» **Problem details**:
Turn the lines of text in all the entries below into one numbered list, one line per item, leaving out blank lines and the pictures.

» **Given records**:
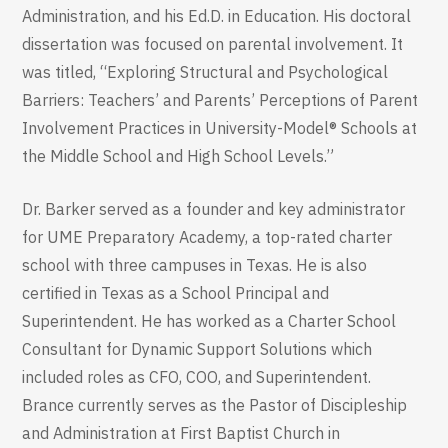
Administration, and his Ed.D. in Education. His doctoral
dissertation was focused on parental involvement. It
was titled, “Exploring Structural and Psychological
Barriers: Teachers’ and Parents’ Perceptions of Parent
Involvement Practices in University-Model® Schools at
the Middle School and High School Levels.”
Dr. Barker served as a founder and key administrator
for UME Preparatory Academy, a top-rated charter
school with three campuses in Texas. He is also
certified in Texas as a School Principal and
Superintendent. He has worked as a Charter School
Consultant for Dynamic Support Solutions which
included roles as CFO, COO, and Superintendent.
Brance currently serves as the Pastor of Discipleship
and Administration at First Baptist Church in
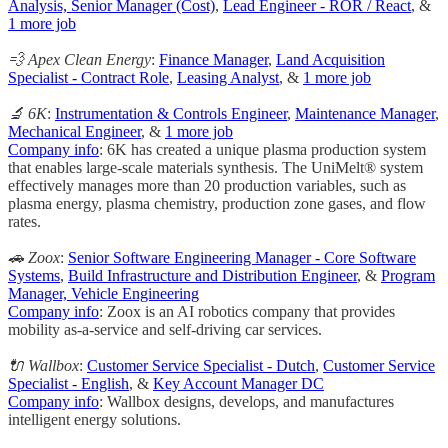
Analysis, Senior Manager (Cost)
,
Lead Engineer - ROR / React
, &
1 more job
💨 Apex Clean Energy
:
Finance Manager
,
Land Acquisition
Specialist - Contract Role
,
Leasing Analyst
, &
1 more job
🔬 6K
:
Instrumentation & Controls Engineer
,
Maintenance Manager
,
Mechanical Engineer
, &
1 more job
Company info
: 6K has created a unique plasma production system
that enables large-scale materials synthesis. The UniMelt® system
effectively manages more than 20 production variables, such as
plasma energy, plasma chemistry, production zone gases, and flow
rates.
🚗 Zoox
:
Senior Software Engineering Manager - Core Software
Systems
,
Build Infrastructure and Distribution Engineer
, &
Program
Manager, Vehicle Engineering
Company info
: Zoox is an AI robotics company that provides
mobility as-a-service and self-driving car services.
🔌 Wallbox
:
Customer Service Specialist - Dutch
,
Customer Service
Specialist - English
, &
Key Account Manager DC
Company info
: Wallbox designs, develops, and manufactures
intelligent energy solutions.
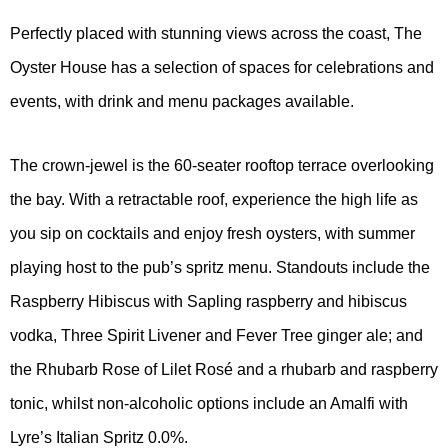
Perfectly placed with stunning views across the coast, The
Oyster House has a selection of spaces for celebrations and
events, with drink and menu packages available.
The crown-jewel is the 60-seater rooftop terrace overlooking
the bay. With a retractable roof, experience the high life as
you sip on cocktails and enjoy fresh oysters, with summer
playing host to the pub’s spritz menu. Standouts include the
Raspberry Hibiscus with Sapling raspberry and hibiscus
vodka, Three Spirit Livener and Fever Tree ginger ale; and
the Rhubarb Rose of Lilet Rosé and a rhubarb and raspberry
tonic, whilst non-alcoholic options include an Amalfi with
Lyre’s Italian Spritz 0.0%.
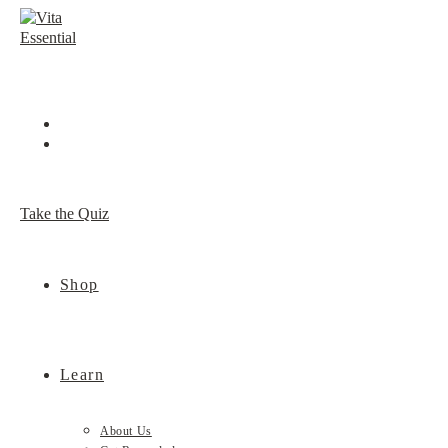
Skip
to
content
Take the Quiz
Shop
Learn
About Us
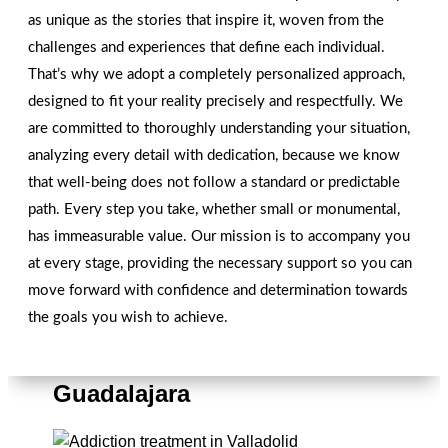
as unique as the stories that inspire it, woven from the
CONTACT US
challenges and experiences that define each individual.
That’s why we adopt a completely personalized approach,
designed to fit your reality precisely and respectfully. We
are committed to thoroughly understanding your situation,
analyzing every detail with dedication, because we know
that well-being does not follow a standard or predictable
path. Every step you take, whether small or monumental,
has immeasurable value. Our mission is to accompany you
at every stage, providing the necessary support so you can
move forward with confidence and determination towards
the goals you wish to achieve.
Overcoming Addictions in
Guadalajara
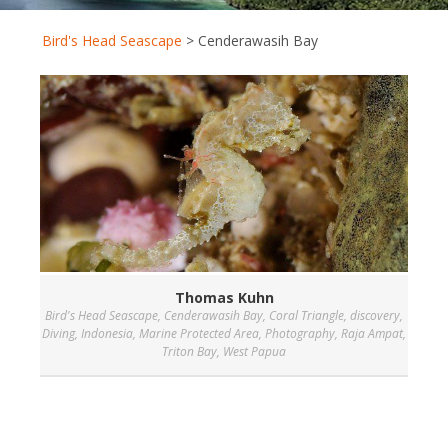
Bird's Head Seascape
>
Cenderawasih Bay
Thomas Kuhn
Bird's Head Seascape
,
Cenderawasih Bay
,
Coral Triangle
,
discovery
,
Diving
,
Indonesia
,
Marine Protected Area
,
Photography
,
Raja Ampat
,
Triton Bay
,
West Papua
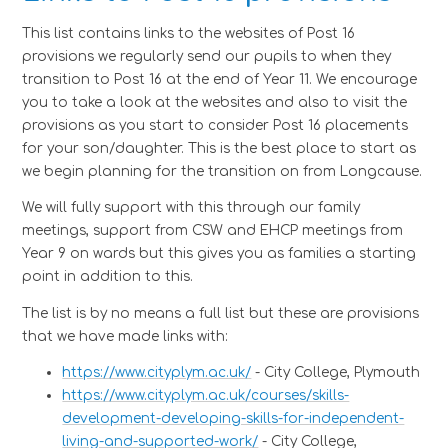
This list contains links to the websites of Post 16
provisions we regularly send our pupils to when they
transition to Post 16 at the end of Year 11. We encourage
you to take a look at the websites and also to visit the
provisions as you start to consider Post 16 placements
for your son/daughter. This is the best place to start as
we begin planning for the transition on from Longcause.
We will fully support with this through our family
meetings, support from CSW and EHCP meetings from
Year 9 on wards but this gives you as families a starting
point in addition to this.
The list is by no means a full list but these are provisions
that we have made links with:
https://www.cityplym.ac.uk/
- City College, Plymouth
https://www.cityplym.ac.uk/courses/skills-
development-developing-skills-for-independent-
living-and-supported-work/
- City College,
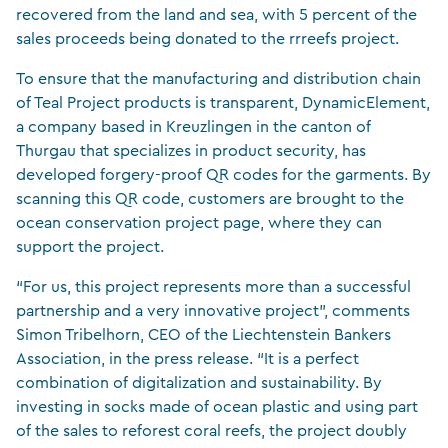
recovered from the land and sea, with 5 percent of the
sales proceeds being donated to the rrreefs project.
To ensure that the manufacturing and distribution chain
of Teal Project products is transparent, DynamicElement,
a company based in Kreuzlingen in the canton of
Thurgau that specializes in product security, has
developed forgery-proof QR codes for the garments. By
scanning this QR code, customers are brought to the
ocean conservation project page, where they can
support the project.
“For us, this project represents more than a successful
partnership and a very innovative project”, comments
Simon Tribelhorn, CEO of the Liechtenstein Bankers
Association, in the press release. “It is a perfect
combination of digitalization and sustainability. By
investing in socks made of ocean plastic and using part
of the sales to reforest coral reefs, the project doubly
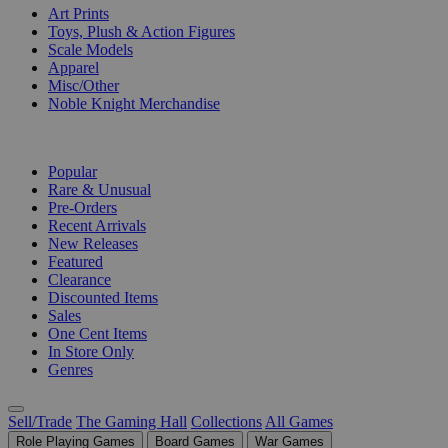
Art Prints
Toys, Plush & Action Figures
Scale Models
Apparel
Misc/Other
Noble Knight Merchandise
COLLECTIONS
Popular
Rare & Unusual
Pre-Orders
Recent Arrivals
New Releases
Featured
Clearance
Discounted Items
Sales
One Cent Items
In Store Only
Genres
Sell/Trade
The Gaming Hall
Collections
All Games
Role Playing Games
Board Games
War Games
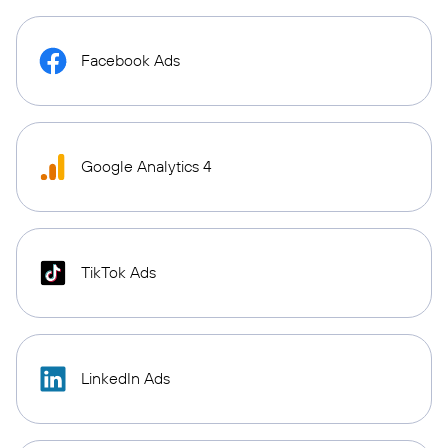
Facebook Ads
Google Analytics 4
TikTok Ads
LinkedIn Ads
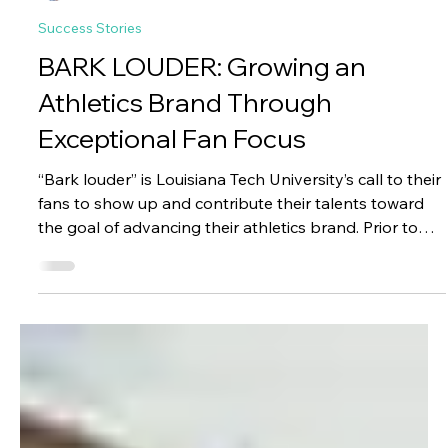
Jason Chang
Jan 7
4 min read
Success Stories
BARK LOUDER: Growing an
Athletics Brand Through
Exceptional Fan Focus
“Bark louder” is Louisiana Tech University’s call to their
fans to show up and contribute their talents toward
the goal of advancing their athletics brand. Prior to
partnering with Paciolan, LA Tech (“LAH Tech”, not “EL-
AYE Tech”) had multiple challenges to deal with in
order to enable this call-to-action for their students,
fans, and donors.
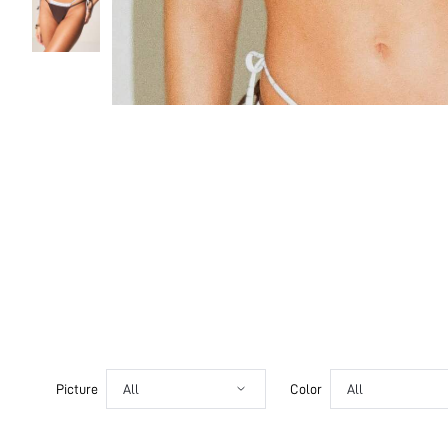
Picture
All
Color
All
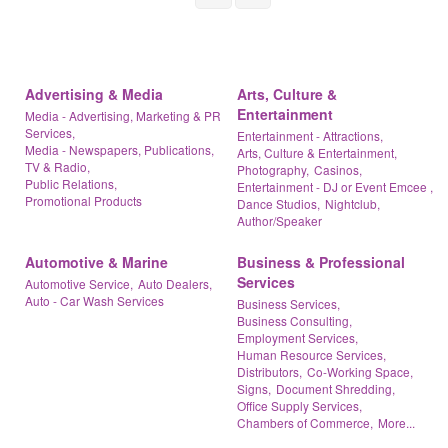
Advertising & Media
Arts, Culture &
Entertainment
Media - Advertising, Marketing & PR
Services,
Entertainment - Attractions,
Media - Newspapers, Publications,
Arts, Culture & Entertainment,
TV & Radio,
Photography,
Casinos,
Public Relations,
Entertainment - DJ or Event Emcee ,
Promotional Products
Dance Studios,
Nightclub,
Author/Speaker
Automotive & Marine
Business & Professional
Services
Automotive Service,
Auto Dealers,
Auto - Car Wash Services
Business Services,
Business Consulting,
Employment Services,
Human Resource Services,
Distributors,
Co-Working Space,
Signs,
Document Shredding,
Office Supply Services,
Chambers of Commerce,
More...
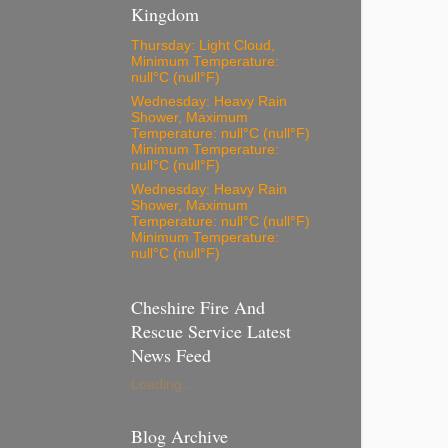
Kingdom
Thursday: Light Cloud,
Minimum Temperature:
null°C (null°F)
Wednesday: Heavy Rain
Shower, Maximum
Temperature: null°C (null°F)
Minimum Temperature:
null°C (null°F)
Wednesday: Heavy Rain
Shower, Maximum
Temperature: null°C (null°F)
Minimum Temperature:
null°C (null°F)
Cheshire Fire And
Rescue Service Latest
News Feed
Loading...
Blog Archive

» **Result**:
1. Administration, and his Ed.D. in Education. His doctoral
2. dissertation was focused on parental involvement. It
3. was titled, “Exploring Structural and Psychological
4. Barriers: Teachers’ and Parents’ Perceptions of Parent
5. Involvement Practices in University-Model® Schools at
6. the Middle School and High School Levels.”
7. Dr. Barker served as a founder and key administrator
8. for UME Preparatory Academy, a top-rated charter
9. school with three campuses in Texas. He is also
10. certified in Texas as a School Principal and
11. Superintendent. He has worked as a Charter School
12. Consultant for Dynamic Support Solutions which
13. included roles as CFO, COO, and Superintendent.
14. Brance currently serves as the Pastor of Discipleship
15. and Administration at First Baptist Church in
16. Analysis, Senior Manager (Cost)
17. ,
18. Lead Engineer - ROR / React
19. , &
20. 1 more job
21. 💨 Apex Clean Energy
22. :
23. Finance Manager
24. ,
25. Land Acquisition
26. Specialist - Contract Role
27. ,
28. Leasing Analyst
29. , &
30. 1 more job
31. 🔬 6K
32. :
33. Instrumentation & Controls Engineer
34. ,
35. Maintenance Manager
36. ,
37. Mechanical Engineer
38. , &
39. 1 more job
40. Company info
41. : 6K has created a unique plasma production system
42. that enables large-scale materials synthesis. The UniMelt® system
43. effectively manages more than 20 production variables, such as
44. plasma energy, plasma chemistry, production zone gases, and flow
45. rates.
46. 🚗 Zoox
47. :
48. Senior Software Engineering Manager - Core Software
49. Systems
50. ,
51. Build Infrastructure and Distribution Engineer
52. , &
53. Program
54. Manager, Vehicle Engineering
55. Company info
56. : Zoox is an AI robotics company that provides
57. mobility as-a-service and self-driving car services.
58. 🔌 Wallbox
59. :
60. Customer Service Specialist - Dutch
61. ,
62. Customer Service
63. Specialist - English
64. , &
65. Key Account Manager DC
66. Company info
67. : Wallbox designs, develops, and manufactures
68. intelligent energy solutions.
69. Perfectly placed with stunning views across the coast, The
70. Oyster House has a selection of spaces for celebrations and
71. events, with drink and menu packages available.
72. The crown-jewel is the 60-seater rooftop terrace overlooking
73. the bay. With a retractable roof, experience the high life as
74. you sip on cocktails and enjoy fresh oysters, with summer
75. playing host to the pub’s spritz menu. Standouts include the
76. Raspberry Hibiscus with Sapling raspberry and hibiscus
77. vodka, Three Spirit Livener and Fever Tree ginger ale; and
78. the Rhubarb Rose of Lilet Rosé and a rhubarb and raspberry
79. tonic, whilst non-alcoholic options include an Amalfi with
80. Lyre’s Italian Spritz 0.0%.
81. Skip
82. to
83. content
84. Take the Quiz
85. Shop
86. Learn
87. About Us
88. as unique as the stories that inspire it, woven from the
89. CONTACT US
90. challenges and experiences that define each individual.
91. That’s why we adopt a completely personalized approach,
92. designed to fit your reality precisely and respectfully. We
93. are committed to thoroughly understanding your situation,
94. analyzing every detail with dedication, because we know
95. that well-being does not follow a standard or predictable
96. path. Every step you take, whether small or monumental,
97. has immeasurable value. Our mission is to accompany you
98. at every stage, providing the necessary support so you can
99. move forward with confidence and determination towards
100. the goals you wish to achieve.
101. Overcoming Addictions in
102. Guadalajara
103. Bird's Head Seascape
104. >
105. Cenderawasih Bay
106. Thomas Kuhn
107. Bird's Head Seascape
108. ,
109. Cenderawasih Bay
110. ,
111. Coral Triangle
112. ,
113. discovery
114. ,
115. Diving
116. ,
117. Indonesia
118. ,
119. Marine Protected Area
120. ,
121. Photography
122. ,
123. Raja Ampat
124. ,
125. Triton Bay
126. ,
127. West Papua
128. This list contains links to the websites of Post 16
129. provisions we regularly send our pupils to when they
130. transition to Post 16 at the end of Year 11. We encourage
131. you to take a look at the websites and also to visit the
132. provisions as you start to consider Post 16 placements
133. for your son/daughter. This is the best place to start as
134. we begin planning for the transition on from Longcause.
135. We will fully support with this through our family
136. meetings, support from CSW and EHCP meetings from
137. Year 9 on wards but this gives you as families a starting
138. point in addition to this.
139. The list is by no means a full list but these are provisions
140. that we have made links with:
141. https://www.cityplym.ac.uk/
142. - City College, Plymouth
143. https://www.cityplym.ac.uk/courses/skills-
144. development-developing-skills-for-independent-
145. living-and-supported-work/
146. - City College,
147. recovered from the land and sea, with 5 percent of the
148. sales proceeds being donated to the rrreefs project.
149. To ensure that the manufacturing and distribution chain
150. of Teal Project products is transparent, DynamicElement,
151. a company based in Kreuzlingen in the canton of
152. Thurgau that specializes in product security, has
153. developed forgery-proof QR codes for the garments. By
154. scanning this QR code, customers are brought to the
155. ocean conservation project page, where they can
156. support the project.
157. “For us, this project represents more than a successful
158. partnership and a very innovative project”, comments
159. Simon Tribelhorn, CEO of the Liechtenstein Bankers
160. Association, in the press release. “It is a perfect
161. combination of digitalization and sustainability. By
162. investing in socks made of ocean plastic and using part
163. of the sales to reforest coral reefs, the project doubly
164. Art Prints
165. Toys, Plush & Action Figures
166. Scale Models
167. Apparel
168. Misc/Other
169. Noble Knight Merchandise
170. COLLECTIONS
171. Popular
172. Rare & Unusual
173. Pre-Orders
174. Recent Arrivals
175. New Releases
176. Featured
177. Clearance
178. Discounted Items
179. Sales
180. One Cent Items
181. In Store Only
182. Genres
183. Sell/Trade
184. The Gaming Hall
185. Collections
186. All Games
187. Role Playing Games
188. Board Games
189. War Games
190. Facebook Ads
191. Google Analytics 4
192. TikTok Ads
193. LinkedIn Ads
194. Jason Chang
195. Jan 7
196. 4 min read
197. Success Stories
198. BARK LOUDER: Growing an
199. Athletics Brand Through
200. Exceptional Fan Focus
201. “Bark louder” is Louisiana Tech University’s call to their
202. fans to show up and contribute their talents toward
203. the goal of advancing their athletics brand. Prior to
204. partnering with Paciolan, LA Tech (“LAH Tech”, not “EL-
205. AYE Tech”) had multiple challenges to deal with in
206. order to enable this call-to-action for their students,
207. fans, and donors.
208. Picture
209. All
210. Color
211. All
212. Advertising & Media
213. Arts, Culture &
214. Entertainment
215. Media - Advertising, Marketing & PR
216. Services,
217. Entertainment - Attractions,
218. Media - Newspapers, Publications,
219. Arts, Culture & Entertainment,
220. TV & Radio,
221. Photography,
222. Casinos,
223. Public Relations,
224. Entertainment - DJ or Event Emcee ,
225. Promotional Products
226. Dance Studios,
227. Nightclub,
228. Author/Speaker
229. Automotive & Marine
230. Business & Professional
231. Services
232. Automotive Service,
233. Auto Dealers,
234. Auto - Car Wash Services
235. Business Services,
236. Business Consulting,
237. Employment Services,
238. Human Resource Services,
239. Distributors,
240. Co-Working Space,
241. Signs,
242. Document Shredding,
243. Office Supply Services,
244. Chambers of Commerce,
245. More...
246. Kingdom
247. Thursday: Light Cloud,
248. Minimum Temperature:
249. null°C (null°F)
250. Wednesday: Heavy Rain
251. Shower, Maximum
252. Temperature: null°C (null°F)
253. Minimum Temperature:
254. null°C (null°F)
255. Wednesday: Heavy Rain
256. Shower, Maximum
257. Temperature: null°C (null°F)
258. Minimum Temperature:
259. null°C (null°F)
260. Cheshire Fire And
261. Rescue Service Latest
262. News Feed
263. Loading...
264. Blog Archive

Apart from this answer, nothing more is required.